According to loon expert Walter Piper, a researcher at the School of Earth and Environmental Sciences at Chapman University in Orange, Cali., this is the worst year ever seen for blood-sucking black flies - which are especially affecting some of the country's largest loon populations, who bed down to incubate their eggs in Northern Wisconsin.
Piper, who keeps a regular blog detailing his study of loon populations, is rather upset about this "plague" of flies that is so heavily disrupting the loon birthing process. Normally both a male and a female loon will mind their eggs equally for 27 days, taking turns to incubate the eggs for several hours while their partner tends to personal needs. However, while this seems like a remarkably fair parenting strategy, it is actually causing the birds to become more vulnerable to failure.

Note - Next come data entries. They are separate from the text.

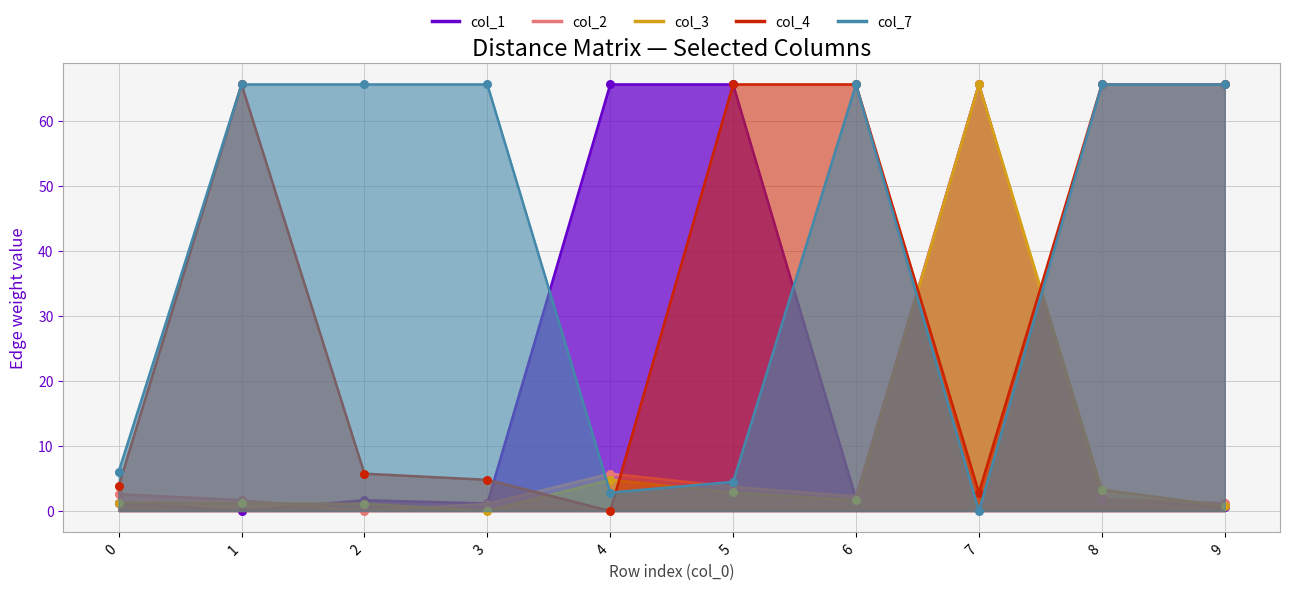

What is the total value across all series at 1?

134.1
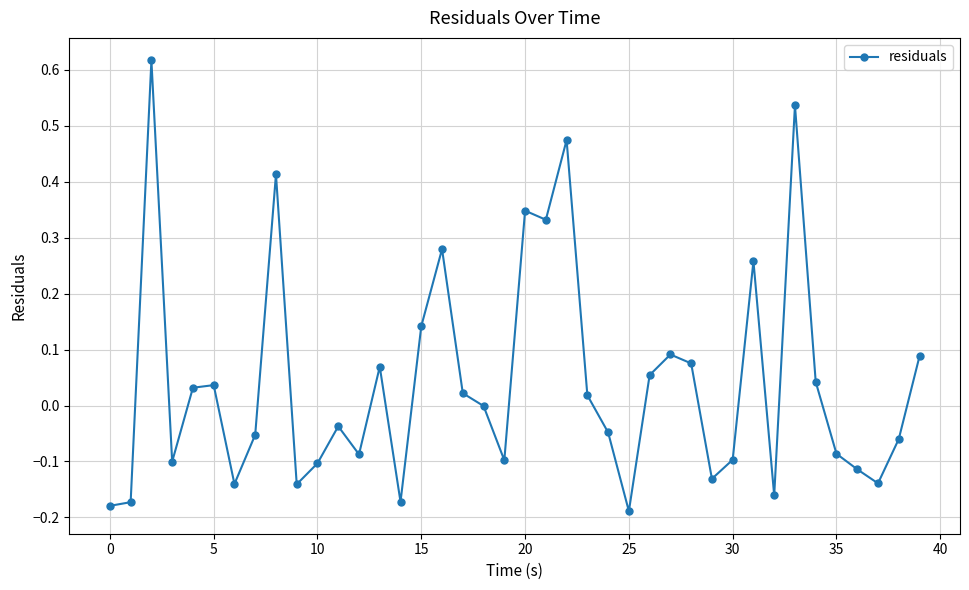

True or false: the data has more than 2 interior local peaks.

True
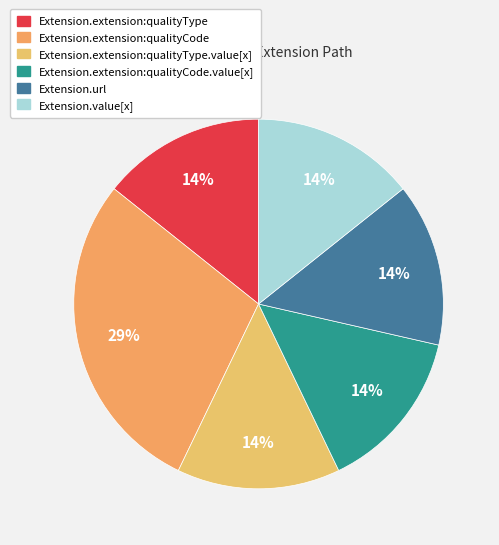

Is there a majority slice in this chart?

No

"We have a case where the weakest link breaks the chain," Piper wrote last week. "Even a tough, determined male incubator is destined to lose a clutch if his mate is less determined than he is and refuses to sit on the eggs and tolerate the torment of biting insects."
For the 2014 breeding season, Piper has estimated that a whopping 70 to 80 percent of all nesting loons have failed to properly incubate their nests this year.

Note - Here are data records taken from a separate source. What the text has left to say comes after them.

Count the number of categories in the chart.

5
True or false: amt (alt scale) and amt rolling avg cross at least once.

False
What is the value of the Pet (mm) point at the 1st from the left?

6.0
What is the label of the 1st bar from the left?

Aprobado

"This is much the highest rate of blackfly-induced abandonment that I have seen in 22 years of loon study. (32 percent was the worst rate before this year)," Piper reported at the end of last Month.
Piper explained to the Associated Press that things are so bad this year because a cold spring in Wisconsin and rapid warm up in May caused the blackfly population to delay and then explode in numbers, hitting the loons hardest right when they are most vulnerable.
Alarmingly, the blackflies appear to be hell-bent on bothering loons almost exclusively.
A study conducted by the Wisconsin Department of Natural Resources and published back in 2012 details how the black fly species Simulium annulus is not just drawn to the loons because, without being able to leave their nest, they are easy prey. The flies are actually chemically drawn to the birds, exhibiting a very targeted parasite-prey relationship.
Thankfully, according to Piper, there is still time to salvage the situation.
"Most pairs that abandoned their nests due to blackflies did so within the first week of incubation. Thus, they still have plenty of time to renest, which most will do soon," he said.